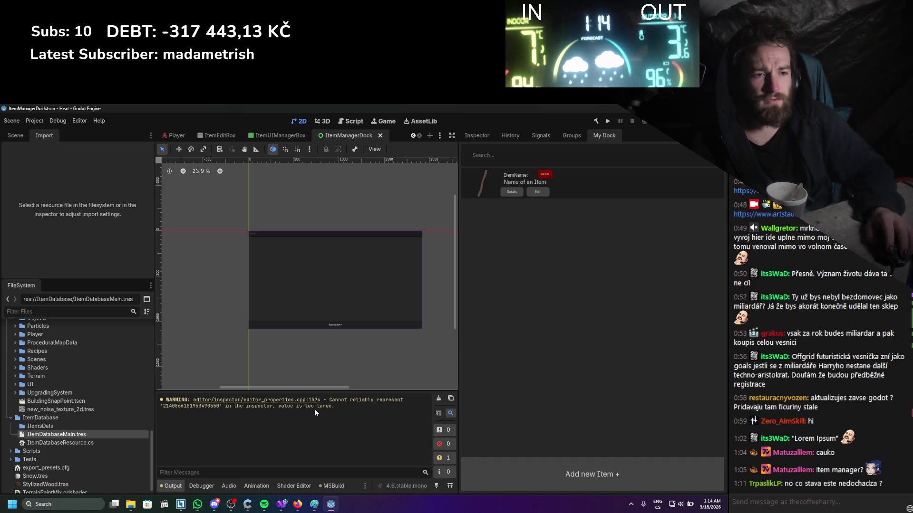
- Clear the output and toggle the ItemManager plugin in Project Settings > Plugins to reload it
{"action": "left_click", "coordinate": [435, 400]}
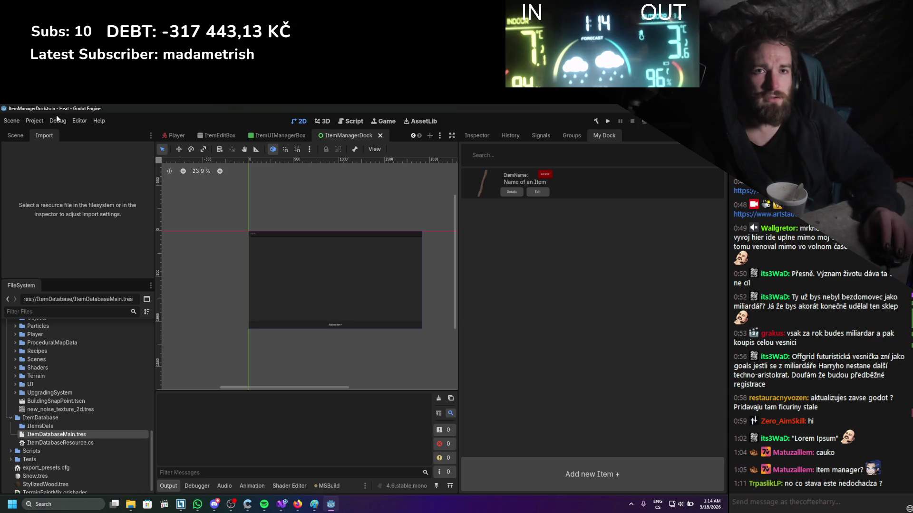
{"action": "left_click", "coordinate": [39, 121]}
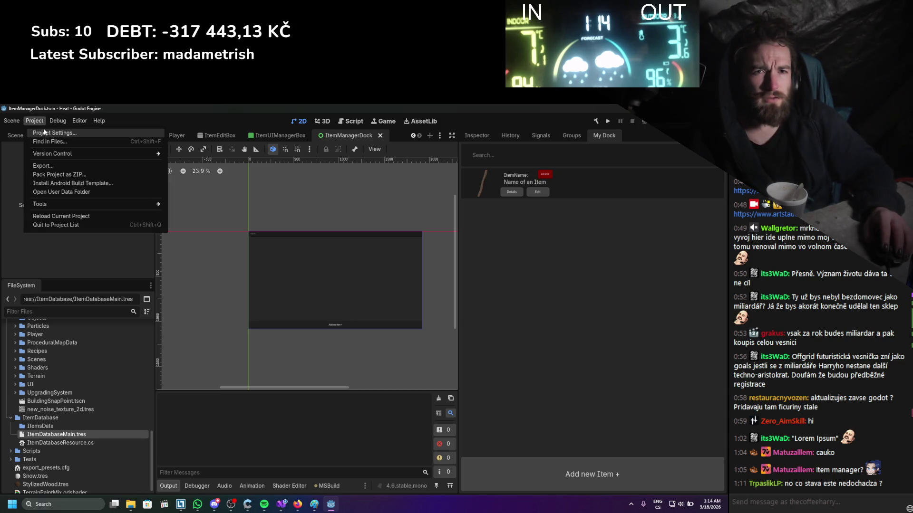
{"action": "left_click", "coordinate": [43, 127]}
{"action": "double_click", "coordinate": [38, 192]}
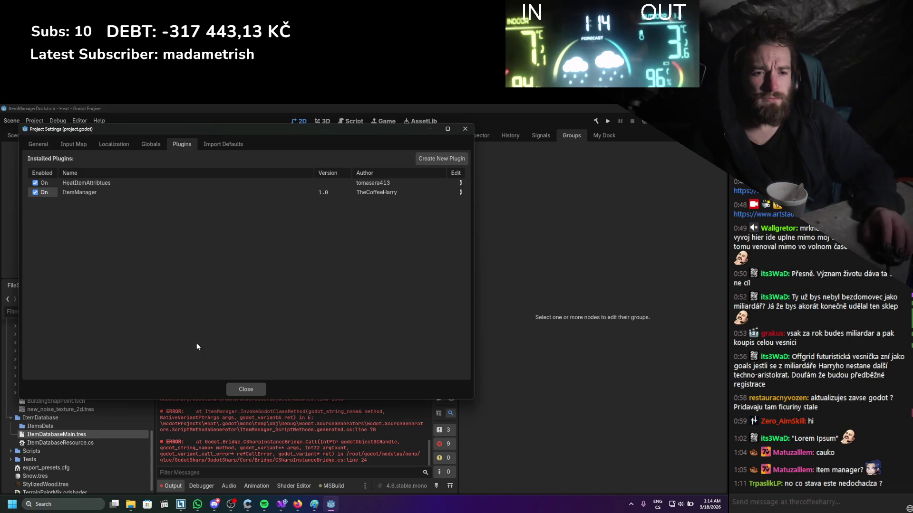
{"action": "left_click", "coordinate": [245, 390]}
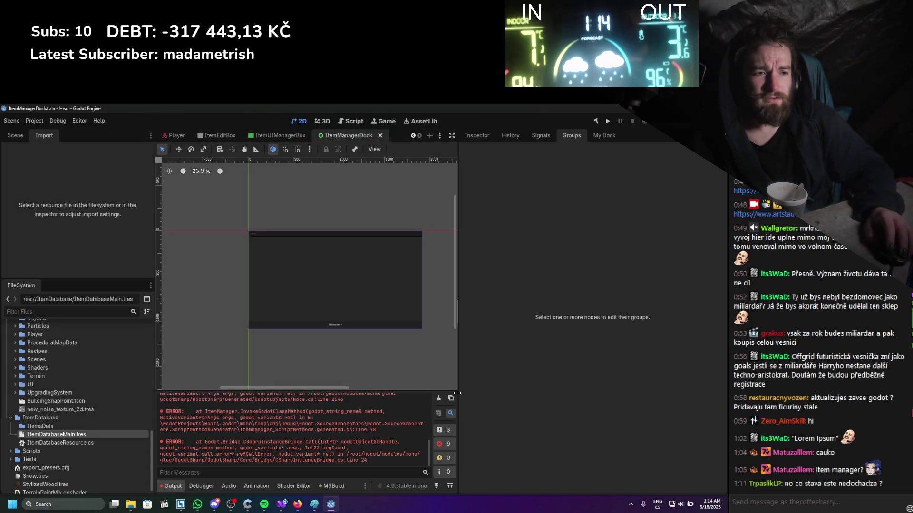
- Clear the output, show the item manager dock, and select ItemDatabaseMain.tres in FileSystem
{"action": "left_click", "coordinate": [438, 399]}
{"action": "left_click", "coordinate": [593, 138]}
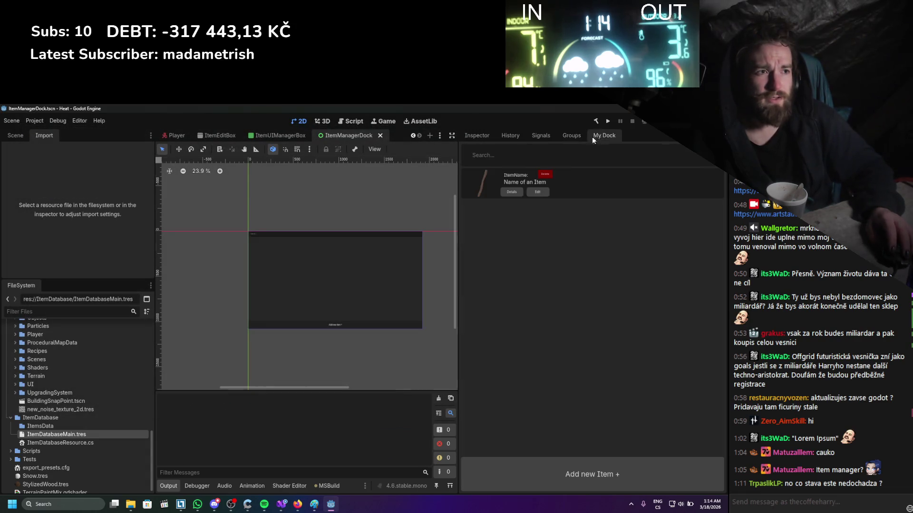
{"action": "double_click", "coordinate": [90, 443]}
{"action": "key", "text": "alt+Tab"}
+++
* **What to do**
Read the entries and show each line that mentions "output".

* **Completed task**
- Clear the output and toggle the ItemManager plugin in Project Settings > Plugins to reload it
- Clear the output, show the item manager dock, and select ItemDatabaseMain.tres in FileSystem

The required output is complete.